James comments: this is how I have written the last couple of projects, it's
slightly verbose but it's clear and efficient.

Note that although the above example focused on how to iterate over a dataset,
it can be cast into a more generic problem, where some data (either dataset or
sample) is the result of some transformation applied to other data, which is
parameterized by parameters p1, p2, ..., pN (in the above example, we were
considering a sample that was obtained by taking the p1-th element in a
dataset). If we use different values for a subset Q of the parameters but keep
other parameters fixed, we would probably want to compile a single function
that takes as input all parameters in Q, while other parameters are fixed.
Ideally it would be nice to let the user take control on what is being
compiled, while leaving the option of using a default sensible behavior for
those who do not want to worry about it. How to achieve this is still to be
determined.


Another syntactic option for iterating over datasets is

    .. code-block:: python

        for sample in dataset.numeric_iterator(batchsize=10):
            do_something_with(sample)

The numeric_iterator would create a symbolic batch index, and compile a single function
that extracts the corresponding minibatch.  The arguments to the
numeric_iterator function can also specify what compile mode to use, any givens
you might want to apply, etc.


What About Learners?
--------------------

The discussion above only mentioned datasets, but not learners. The learning
part of a learner is not a main concern (currently). What matters most w.r.t.
what was discussed above is how a learner takes as input a dataset and outputs
another dataset that can be used with the dataset API.

James asks:
What's wrong with simply passing the variables corresponding to the dataset to
the constructor of the learner?
That seems much more flexible, compact, and clear than the decorator.

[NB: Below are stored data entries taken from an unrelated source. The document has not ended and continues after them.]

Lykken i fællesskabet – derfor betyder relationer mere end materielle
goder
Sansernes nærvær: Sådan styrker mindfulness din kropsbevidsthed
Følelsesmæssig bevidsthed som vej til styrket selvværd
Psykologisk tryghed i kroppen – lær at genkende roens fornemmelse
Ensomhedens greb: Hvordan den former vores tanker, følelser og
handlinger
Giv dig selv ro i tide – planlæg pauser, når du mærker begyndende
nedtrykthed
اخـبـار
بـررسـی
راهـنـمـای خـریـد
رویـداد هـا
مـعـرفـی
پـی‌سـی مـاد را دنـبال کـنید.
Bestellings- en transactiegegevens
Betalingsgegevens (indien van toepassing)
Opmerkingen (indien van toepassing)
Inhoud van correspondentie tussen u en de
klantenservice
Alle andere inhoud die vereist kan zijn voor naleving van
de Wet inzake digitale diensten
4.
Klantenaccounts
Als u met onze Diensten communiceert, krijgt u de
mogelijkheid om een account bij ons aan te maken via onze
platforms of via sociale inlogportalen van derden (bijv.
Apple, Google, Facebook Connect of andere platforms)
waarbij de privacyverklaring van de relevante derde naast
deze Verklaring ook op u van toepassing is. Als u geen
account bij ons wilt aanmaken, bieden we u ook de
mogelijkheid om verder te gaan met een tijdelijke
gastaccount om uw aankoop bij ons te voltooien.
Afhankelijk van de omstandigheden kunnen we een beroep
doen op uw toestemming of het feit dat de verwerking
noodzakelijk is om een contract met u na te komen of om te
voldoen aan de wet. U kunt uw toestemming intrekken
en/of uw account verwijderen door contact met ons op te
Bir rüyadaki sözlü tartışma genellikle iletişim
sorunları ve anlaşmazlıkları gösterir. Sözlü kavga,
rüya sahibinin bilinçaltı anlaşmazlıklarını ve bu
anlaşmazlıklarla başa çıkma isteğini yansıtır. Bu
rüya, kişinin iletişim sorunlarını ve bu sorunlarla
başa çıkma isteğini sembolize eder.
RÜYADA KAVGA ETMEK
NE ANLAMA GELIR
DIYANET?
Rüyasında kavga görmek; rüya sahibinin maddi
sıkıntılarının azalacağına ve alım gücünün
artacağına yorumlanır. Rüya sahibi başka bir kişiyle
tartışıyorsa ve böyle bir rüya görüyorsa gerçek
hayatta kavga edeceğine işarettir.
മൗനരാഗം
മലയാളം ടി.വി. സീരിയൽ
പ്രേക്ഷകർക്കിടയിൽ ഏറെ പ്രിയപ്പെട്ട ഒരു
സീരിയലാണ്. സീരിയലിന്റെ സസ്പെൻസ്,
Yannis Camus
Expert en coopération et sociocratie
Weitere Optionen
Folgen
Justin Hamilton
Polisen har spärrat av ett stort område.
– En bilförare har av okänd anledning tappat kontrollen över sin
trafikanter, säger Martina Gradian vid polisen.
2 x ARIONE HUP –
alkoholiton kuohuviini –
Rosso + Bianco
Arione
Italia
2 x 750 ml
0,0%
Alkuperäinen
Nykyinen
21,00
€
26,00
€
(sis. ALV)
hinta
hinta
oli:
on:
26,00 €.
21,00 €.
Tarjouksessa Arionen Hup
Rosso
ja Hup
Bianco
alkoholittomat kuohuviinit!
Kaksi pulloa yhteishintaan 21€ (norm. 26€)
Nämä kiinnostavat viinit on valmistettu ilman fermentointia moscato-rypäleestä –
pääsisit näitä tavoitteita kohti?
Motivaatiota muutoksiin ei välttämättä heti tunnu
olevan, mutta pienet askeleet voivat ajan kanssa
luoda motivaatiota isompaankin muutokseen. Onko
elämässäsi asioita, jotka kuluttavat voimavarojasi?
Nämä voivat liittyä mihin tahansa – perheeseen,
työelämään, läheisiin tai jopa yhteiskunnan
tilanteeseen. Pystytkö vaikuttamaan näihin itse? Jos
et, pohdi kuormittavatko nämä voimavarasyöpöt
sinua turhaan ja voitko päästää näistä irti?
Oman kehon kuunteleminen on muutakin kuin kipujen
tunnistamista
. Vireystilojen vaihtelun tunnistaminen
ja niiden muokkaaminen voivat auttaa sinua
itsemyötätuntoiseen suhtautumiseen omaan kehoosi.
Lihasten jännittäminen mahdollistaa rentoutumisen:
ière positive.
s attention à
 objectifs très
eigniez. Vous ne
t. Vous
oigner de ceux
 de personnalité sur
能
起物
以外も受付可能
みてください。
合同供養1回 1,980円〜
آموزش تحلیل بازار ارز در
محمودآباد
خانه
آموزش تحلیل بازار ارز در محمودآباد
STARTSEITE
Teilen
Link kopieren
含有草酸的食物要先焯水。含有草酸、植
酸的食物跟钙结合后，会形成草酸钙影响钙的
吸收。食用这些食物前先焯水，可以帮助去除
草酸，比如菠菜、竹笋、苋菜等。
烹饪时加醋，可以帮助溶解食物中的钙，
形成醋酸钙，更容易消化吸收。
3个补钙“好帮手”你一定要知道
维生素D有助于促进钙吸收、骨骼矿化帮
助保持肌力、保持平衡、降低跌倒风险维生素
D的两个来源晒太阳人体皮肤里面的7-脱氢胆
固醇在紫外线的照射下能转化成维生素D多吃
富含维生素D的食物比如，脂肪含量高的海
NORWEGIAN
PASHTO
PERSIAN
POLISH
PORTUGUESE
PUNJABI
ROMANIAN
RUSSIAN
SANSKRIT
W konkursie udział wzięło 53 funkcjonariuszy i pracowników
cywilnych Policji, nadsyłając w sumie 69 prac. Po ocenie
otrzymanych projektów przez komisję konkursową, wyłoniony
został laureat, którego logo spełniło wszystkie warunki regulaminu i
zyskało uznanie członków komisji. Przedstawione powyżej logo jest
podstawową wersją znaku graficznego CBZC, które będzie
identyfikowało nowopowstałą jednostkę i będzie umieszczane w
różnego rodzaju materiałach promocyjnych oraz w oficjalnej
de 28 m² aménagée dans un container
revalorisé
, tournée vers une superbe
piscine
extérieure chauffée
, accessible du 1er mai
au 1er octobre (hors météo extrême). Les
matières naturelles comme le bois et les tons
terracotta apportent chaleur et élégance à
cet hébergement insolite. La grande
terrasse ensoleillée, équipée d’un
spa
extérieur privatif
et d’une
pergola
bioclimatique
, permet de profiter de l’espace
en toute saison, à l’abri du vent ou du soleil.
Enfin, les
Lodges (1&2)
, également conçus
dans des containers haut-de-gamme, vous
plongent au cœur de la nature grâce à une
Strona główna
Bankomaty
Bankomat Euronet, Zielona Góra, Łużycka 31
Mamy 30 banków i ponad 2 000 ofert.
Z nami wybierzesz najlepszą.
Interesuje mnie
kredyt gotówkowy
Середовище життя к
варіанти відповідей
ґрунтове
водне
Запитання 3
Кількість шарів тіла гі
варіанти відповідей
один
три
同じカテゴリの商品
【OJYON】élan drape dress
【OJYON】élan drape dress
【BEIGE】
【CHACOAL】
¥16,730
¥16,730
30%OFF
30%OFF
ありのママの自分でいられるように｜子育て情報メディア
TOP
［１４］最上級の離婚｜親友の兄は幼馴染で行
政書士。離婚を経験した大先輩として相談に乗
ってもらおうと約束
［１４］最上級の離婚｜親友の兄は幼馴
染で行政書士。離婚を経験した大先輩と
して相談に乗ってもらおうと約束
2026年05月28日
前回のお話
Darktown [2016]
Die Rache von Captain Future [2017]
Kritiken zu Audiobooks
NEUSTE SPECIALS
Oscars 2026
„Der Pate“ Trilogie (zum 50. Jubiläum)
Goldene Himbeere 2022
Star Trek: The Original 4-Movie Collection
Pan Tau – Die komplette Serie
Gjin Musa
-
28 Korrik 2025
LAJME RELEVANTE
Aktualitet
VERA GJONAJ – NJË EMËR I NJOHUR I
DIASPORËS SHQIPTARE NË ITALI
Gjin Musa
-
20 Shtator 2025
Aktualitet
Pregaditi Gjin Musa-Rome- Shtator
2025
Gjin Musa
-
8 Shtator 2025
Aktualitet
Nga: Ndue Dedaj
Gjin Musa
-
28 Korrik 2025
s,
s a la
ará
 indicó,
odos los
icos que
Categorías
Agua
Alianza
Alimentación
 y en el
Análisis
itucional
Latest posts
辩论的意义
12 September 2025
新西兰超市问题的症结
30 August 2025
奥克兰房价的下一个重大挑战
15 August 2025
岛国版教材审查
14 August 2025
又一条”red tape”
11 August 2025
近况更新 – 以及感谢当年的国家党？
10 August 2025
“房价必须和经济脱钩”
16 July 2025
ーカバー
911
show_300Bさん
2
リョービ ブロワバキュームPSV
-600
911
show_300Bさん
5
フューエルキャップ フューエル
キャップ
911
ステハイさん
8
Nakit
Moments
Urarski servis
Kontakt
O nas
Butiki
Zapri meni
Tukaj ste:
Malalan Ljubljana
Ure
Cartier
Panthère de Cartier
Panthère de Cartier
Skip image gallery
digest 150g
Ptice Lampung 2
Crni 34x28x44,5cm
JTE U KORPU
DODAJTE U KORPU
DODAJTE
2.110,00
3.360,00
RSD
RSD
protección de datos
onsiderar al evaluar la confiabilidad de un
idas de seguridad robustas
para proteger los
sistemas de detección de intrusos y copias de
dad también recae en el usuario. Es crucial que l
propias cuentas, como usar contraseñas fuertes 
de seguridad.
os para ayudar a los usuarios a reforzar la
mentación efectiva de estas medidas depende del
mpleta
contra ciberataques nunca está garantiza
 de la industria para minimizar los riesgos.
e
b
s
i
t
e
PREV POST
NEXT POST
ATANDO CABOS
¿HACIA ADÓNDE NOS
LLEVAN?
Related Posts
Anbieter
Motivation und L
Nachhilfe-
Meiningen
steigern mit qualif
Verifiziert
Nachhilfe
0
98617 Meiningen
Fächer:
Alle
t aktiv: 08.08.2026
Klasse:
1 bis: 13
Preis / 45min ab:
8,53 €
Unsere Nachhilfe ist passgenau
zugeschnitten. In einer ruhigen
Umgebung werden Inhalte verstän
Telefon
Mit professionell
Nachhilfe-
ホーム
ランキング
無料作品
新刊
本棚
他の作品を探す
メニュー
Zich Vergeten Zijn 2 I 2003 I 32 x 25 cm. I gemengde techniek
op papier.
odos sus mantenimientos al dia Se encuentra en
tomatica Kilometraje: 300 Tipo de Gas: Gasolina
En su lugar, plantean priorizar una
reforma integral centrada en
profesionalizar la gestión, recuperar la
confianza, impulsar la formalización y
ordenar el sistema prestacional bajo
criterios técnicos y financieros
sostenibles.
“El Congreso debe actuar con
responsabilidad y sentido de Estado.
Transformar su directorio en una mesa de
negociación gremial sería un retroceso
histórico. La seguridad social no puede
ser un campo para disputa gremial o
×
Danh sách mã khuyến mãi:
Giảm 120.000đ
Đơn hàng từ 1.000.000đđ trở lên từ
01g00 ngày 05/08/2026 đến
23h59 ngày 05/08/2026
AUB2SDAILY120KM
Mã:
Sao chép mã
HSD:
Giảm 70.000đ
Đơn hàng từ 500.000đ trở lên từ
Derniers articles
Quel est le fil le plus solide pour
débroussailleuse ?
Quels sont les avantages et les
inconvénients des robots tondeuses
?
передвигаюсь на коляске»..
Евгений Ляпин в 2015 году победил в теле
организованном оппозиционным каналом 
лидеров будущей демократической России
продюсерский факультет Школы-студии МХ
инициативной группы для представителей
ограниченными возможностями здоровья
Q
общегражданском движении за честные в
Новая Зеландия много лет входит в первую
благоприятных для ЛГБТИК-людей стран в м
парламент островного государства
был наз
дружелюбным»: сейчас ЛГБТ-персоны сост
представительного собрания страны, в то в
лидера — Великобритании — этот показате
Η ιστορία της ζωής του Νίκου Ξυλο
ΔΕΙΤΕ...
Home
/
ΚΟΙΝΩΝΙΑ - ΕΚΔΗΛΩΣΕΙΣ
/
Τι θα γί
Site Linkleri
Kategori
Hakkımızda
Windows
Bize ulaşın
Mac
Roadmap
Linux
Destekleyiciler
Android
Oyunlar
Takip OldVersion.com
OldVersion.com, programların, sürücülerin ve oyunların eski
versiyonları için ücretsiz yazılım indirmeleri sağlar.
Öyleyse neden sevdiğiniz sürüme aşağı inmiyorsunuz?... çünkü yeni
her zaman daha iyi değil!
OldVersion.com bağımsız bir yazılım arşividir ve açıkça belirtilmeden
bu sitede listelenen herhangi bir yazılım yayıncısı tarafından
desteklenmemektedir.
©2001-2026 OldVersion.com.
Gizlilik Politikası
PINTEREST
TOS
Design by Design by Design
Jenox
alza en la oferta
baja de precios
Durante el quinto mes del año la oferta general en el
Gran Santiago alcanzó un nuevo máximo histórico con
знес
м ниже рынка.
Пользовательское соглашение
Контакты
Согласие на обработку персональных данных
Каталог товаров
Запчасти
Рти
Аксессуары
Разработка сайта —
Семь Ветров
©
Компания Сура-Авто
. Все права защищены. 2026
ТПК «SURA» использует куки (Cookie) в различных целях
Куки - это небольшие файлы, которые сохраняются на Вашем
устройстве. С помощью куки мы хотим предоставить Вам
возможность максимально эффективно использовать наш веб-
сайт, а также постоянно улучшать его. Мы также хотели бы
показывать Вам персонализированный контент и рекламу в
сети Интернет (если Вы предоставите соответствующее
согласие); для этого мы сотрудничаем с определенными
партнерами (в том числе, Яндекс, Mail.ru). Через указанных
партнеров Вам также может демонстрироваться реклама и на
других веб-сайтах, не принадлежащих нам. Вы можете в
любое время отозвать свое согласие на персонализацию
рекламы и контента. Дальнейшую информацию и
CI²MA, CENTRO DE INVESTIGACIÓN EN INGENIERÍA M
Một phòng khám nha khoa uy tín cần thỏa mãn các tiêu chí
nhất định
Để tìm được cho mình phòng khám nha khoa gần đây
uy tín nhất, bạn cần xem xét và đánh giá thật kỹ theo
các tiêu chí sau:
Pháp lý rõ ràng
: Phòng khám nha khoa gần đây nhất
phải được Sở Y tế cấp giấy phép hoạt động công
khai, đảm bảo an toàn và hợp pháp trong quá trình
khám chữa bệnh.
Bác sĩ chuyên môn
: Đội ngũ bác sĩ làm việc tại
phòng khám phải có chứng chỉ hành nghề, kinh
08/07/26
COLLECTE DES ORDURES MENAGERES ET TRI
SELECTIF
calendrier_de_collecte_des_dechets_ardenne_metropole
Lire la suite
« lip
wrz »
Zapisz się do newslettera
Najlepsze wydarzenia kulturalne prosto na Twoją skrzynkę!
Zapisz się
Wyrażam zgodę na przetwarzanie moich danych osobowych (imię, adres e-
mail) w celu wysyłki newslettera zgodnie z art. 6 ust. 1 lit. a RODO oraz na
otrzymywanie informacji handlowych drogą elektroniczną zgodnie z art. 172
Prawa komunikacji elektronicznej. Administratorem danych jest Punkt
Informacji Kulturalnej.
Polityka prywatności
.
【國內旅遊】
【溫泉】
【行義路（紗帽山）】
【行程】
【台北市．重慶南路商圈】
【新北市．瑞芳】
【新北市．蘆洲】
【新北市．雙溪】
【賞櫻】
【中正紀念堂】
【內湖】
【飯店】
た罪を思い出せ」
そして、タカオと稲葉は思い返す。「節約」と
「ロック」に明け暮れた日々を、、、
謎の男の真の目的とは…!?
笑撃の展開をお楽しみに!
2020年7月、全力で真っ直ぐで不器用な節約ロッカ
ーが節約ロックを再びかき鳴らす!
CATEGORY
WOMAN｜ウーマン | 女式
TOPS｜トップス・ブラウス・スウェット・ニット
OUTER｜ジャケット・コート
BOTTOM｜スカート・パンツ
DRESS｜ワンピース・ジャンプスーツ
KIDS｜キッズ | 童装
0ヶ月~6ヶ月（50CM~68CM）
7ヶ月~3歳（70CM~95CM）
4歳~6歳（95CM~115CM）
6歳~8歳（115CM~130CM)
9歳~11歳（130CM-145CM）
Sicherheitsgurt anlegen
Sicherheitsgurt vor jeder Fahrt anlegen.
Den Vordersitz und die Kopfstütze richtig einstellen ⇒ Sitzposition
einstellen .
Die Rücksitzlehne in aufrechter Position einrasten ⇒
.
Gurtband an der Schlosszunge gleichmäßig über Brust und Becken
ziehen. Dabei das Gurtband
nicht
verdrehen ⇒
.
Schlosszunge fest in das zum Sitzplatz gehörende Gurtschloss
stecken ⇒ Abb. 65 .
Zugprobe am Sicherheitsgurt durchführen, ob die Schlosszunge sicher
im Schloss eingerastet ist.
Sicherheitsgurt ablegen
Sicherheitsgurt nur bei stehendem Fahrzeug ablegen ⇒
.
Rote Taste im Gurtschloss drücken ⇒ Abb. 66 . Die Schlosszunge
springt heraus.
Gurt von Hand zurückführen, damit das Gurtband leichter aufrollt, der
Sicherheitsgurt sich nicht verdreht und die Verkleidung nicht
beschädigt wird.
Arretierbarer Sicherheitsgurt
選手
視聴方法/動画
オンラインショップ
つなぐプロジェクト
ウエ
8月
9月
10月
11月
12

A Learner may be able to compute various things. For instance, a Neural
Network may output a ``prediction`` vector (whose elements correspond to
estimated probabilities of each class in a classification task), as well as a
``cost`` vector (whose elements correspond to the penalized NLL, the NLL alone
and the classification error). We would want to be able to build a dataset
that contains some of these quantities computed on each sample in the input
dataset.

The Neural Network code would then look something like this:

    .. code-block:: python

        class NeuralNetwork(Learner):

            @datalearn(..)
            def compute_prediction(self, sample):
                return softmax(theano.tensor.dot(self.weights, sample.input))

            @datalearn(..)
            def compute_nll(self, sample):
                return - log(self.compute_prediction(sample)[sample.target])

            @datalearn(..)
            def compute_penalized_nll(self, sample):
                return (self.compute_nll(self, sample) +
                        theano.tensor.sum(self.weights**2))

            @datalearn(..)
            def compute_class_error(self, sample):
                probabilities = self.compute_prediction(sample)
                predicted_class = theano.tensor.argmax(probabilities)
                return predicted_class != sample.target

            @datalearn(..)
            def compute_cost(self, sample):
                return theano.tensor.concatenate([
                        self.compute_penalized_nll(sample),
                        self.compute_nll(sample),
                        self.compute_class_error(sample),
                        ])
            
The ``@datalearn`` decorator would be responsible for allowing such a Learner
to be used e.g. like this:

    .. code-block:: python

        nnet = NeuralNetwork()
        predict_dataset = nnet.compute_prediction(dataset)
        for sample in dataset:
            predict_sample = nnet.compute_prediction(sample)
        predict_numeric = nnet.compute_prediction({'input': numpy.zeros(10)})
        multiple_fields_dataset = ConcatDataSet([
                nnet.compute_prediction(dataset),
                nnet.compute_cost(dataset),
                ])
        
In the code above, if one wants to obtain the numeric value of an element of
``multiple_fields_dataset``, the Theano function being compiled would be able
to optimize computations so that the simultaneous computation of
``prediction`` and ``cost`` is done efficiently.